Lavrov, Moskova’da Hindistan Dışişleri Bakanı Subrahmanyam Jaishankar ile yaptığı görüşmenin ardından konuştu. Rusya-Ukrayna savaşının ilk günlerinde Belarus ve İstanbul’da gerçekleştirilen müzakereleri hatırlatan Lavrov, o dönemde Kiev’in sunduğu ve her iki tarafın da prensipte onayladığı bir belge olduğunu belirtti. Bu belgede, Ukrayna’nın tarafsız, nükleer silah bulundurmayan bir devlet olarak kalması öngörülüyordu. Yani, Ukrayna’nın NATO ve benzeri askeri ittifaklara katılmaması esastı.

Peki, bu güvenlik garantörleri kimlerdi? Lavrov’un açıklamasına göre, Birleşmiş Milletler Güvenlik Konseyi’nin daimi üyeleri (ABD, Rusya, Çin, İngiltere, Fransa), Almanya ve Türkiye bu garantörler arasında yer alıyordu. Bu durum, Türkiye’nin bölgedeki dengeleyici rolüne vurgu yapar nitelikteydi.

Johnson Faktörü: Süreç Neden Tıkandı?

Buraya kadar her şey yolundaydı. Taraflar masada, bir çözüm arayışındaydı. Ancak Lavrov’un iddiasına göre, dönemin İngiltere Başbakanı Boris Johnson bu süreci engelledi. Johnson’ın Kiev’e yaptığı bir ziyaret sonrası Ukrayna’nın tavrının değiştiği, müzakerelerden uzaklaştığı belirtiliyor. Bu iddia, o dönemde Batı’nın Ukrayna’ya verdiği desteğin, barış görüşmelerini sekteye uğratıp uğratmadığı sorusunu akıllara getiriyor.

Batı’nın ‘Çevreleme’ Politikası: Lavrov’dan Sert Eleştiriler

Lavrov, Batılı ülkelerin Ukrayna ile birleşerek Rusya’yı izole etmeye çalıştığını, bu yaklaşımın “stratejik yenilgi” hedeflediğini savunuyor. Avrupa Birliği’nden gelen açıklamaların da barış görüşmelerini baltalamaya yönelik olduğunu iddia ediyor.
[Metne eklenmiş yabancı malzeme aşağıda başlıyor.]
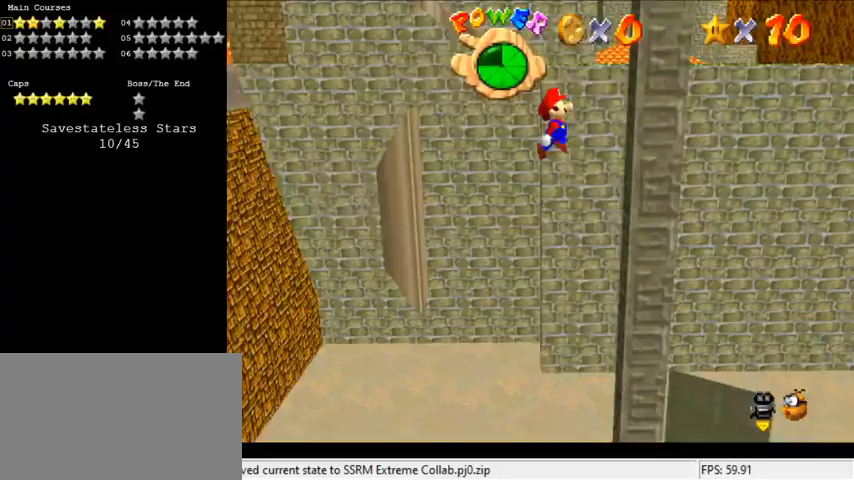
{"keys": ["return", "right", "shift"], "events": [[33, "shift", "up"], [233, "shift", "down"], [500, "return", "down"]]}
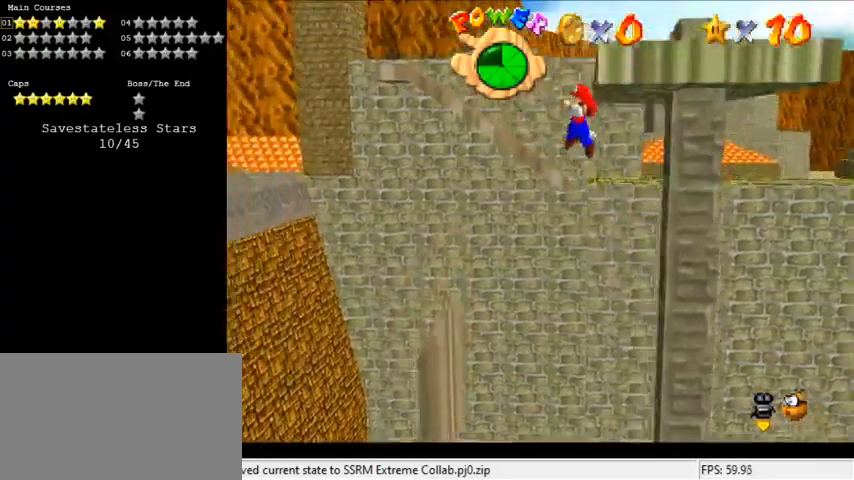
{"keys": ["return", "right", "shift"], "events": [[200, "return", "up"], [333, "return", "down"], [433, "return", "up"], [467, "return", "down"]]}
Bu söylemler, Rusya’nın Batı ile yaşadığı derin güvensizliği ve gerginliği açıkça ortaya koyuyor.

Peki, bu “stratejik yenilgi” hedefi ne anlama geliyor? Rusya, Batı’nın kendisine karşı topyekûn bir savaş yürüttüğünü, Ukrayna’yı kullanarak kendisini zayıflatmaya çalıştığını düşünüyor. Bu algı, Rusya’nın Ukrayna’daki askeri operasyonlarını haklı çıkarma çabası olarak da yorumlanabilir.
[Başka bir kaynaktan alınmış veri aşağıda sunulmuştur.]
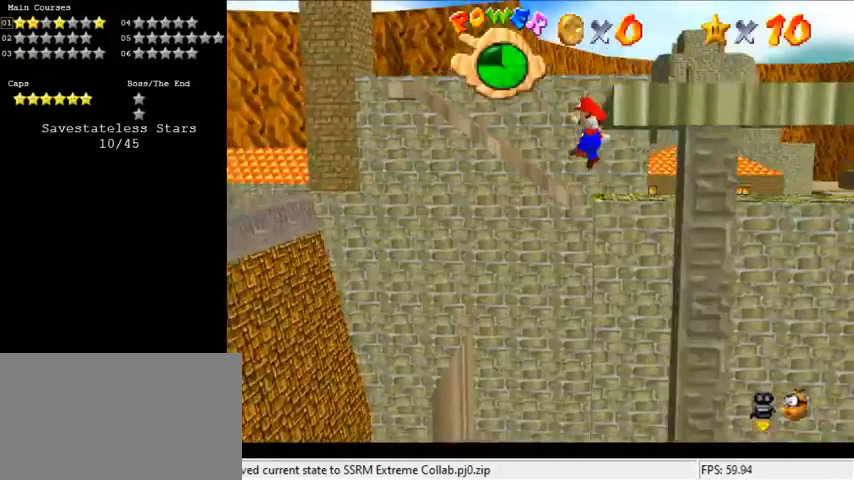
{"keys": ["right", "shift"], "events": [[67, "return", "up"]]}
Putin-Zelenskiy Görüşmesi: Umut Var mı?

Lavrov, Rusya Devlet Başkanı Vladimir Putin’in, Ukrayna Devlet Başkanı Volodimir Zelenskiy ile tüm konuların en üst düzeyde ele alınması şartıyla görüşmeye hazır olduğunu da belirtti. Ancak burada önemli bir nokta var: Lavrov, gelecekteki olası anlaşmaların imzalanması için Ukrayna tarafındaki “meşruiyet” meselesinin netleşmesi gerektiğini vurguladı. Bu, Rusya’nın Zelenskiy hükümetinin meşruiyetini sorguladığı anlamına geliyor. Özellikle savaşın uzamasıyla birlikte, Ukrayna’daki siyasi dengelerin ne yönde değişeceği merak konusu.

Bu “meşruiyet” meselesi, Rusya’nın müzakerelere ne kadar istekli olduğu konusunda soru işaretleri yaratıyor. Acaba Rusya, Ukrayna’da daha “kendine yakın” bir hükümetin iş başına gelmesini mi bekliyor? Bu sorunun cevabı, savaşın geleceği açısından kritik önem taşıyor.

Peki Şimdi Ne Olacak?

Lavrov’un açıklamaları, Rusya’nın müzakere kapısını tamamen kapatmadığını gösteriyor. Ancak, sürecin önünde hala aşılması gereken ciddi engeller var. Batı’nın tutumu, Ukrayna’daki siyasi gelişmeler ve en önemlisi, savaşın seyrini belirleyecek olan askeri operasyonlar, müzakerelerin geleceğini şekillendirecek.

Türkiye, bu süreçte önemli bir rol oynamaya devam ediyor. Hem Rusya hem de Ukrayna ile iyi ilişkileri olan Türkiye, arabuluculuk çabalarını sürdürüyor. Ancak, taraflar arasındaki derin güvensizlik ve farklı beklentiler, işleri zorlaştırıyor. Önümüzdeki aylarda, diplomatik cephede yeni gelişmelerin yaşanması bekleniyor. Bakalım, İstanbul’da başlayan umut ışığı yeniden parlayacak mı?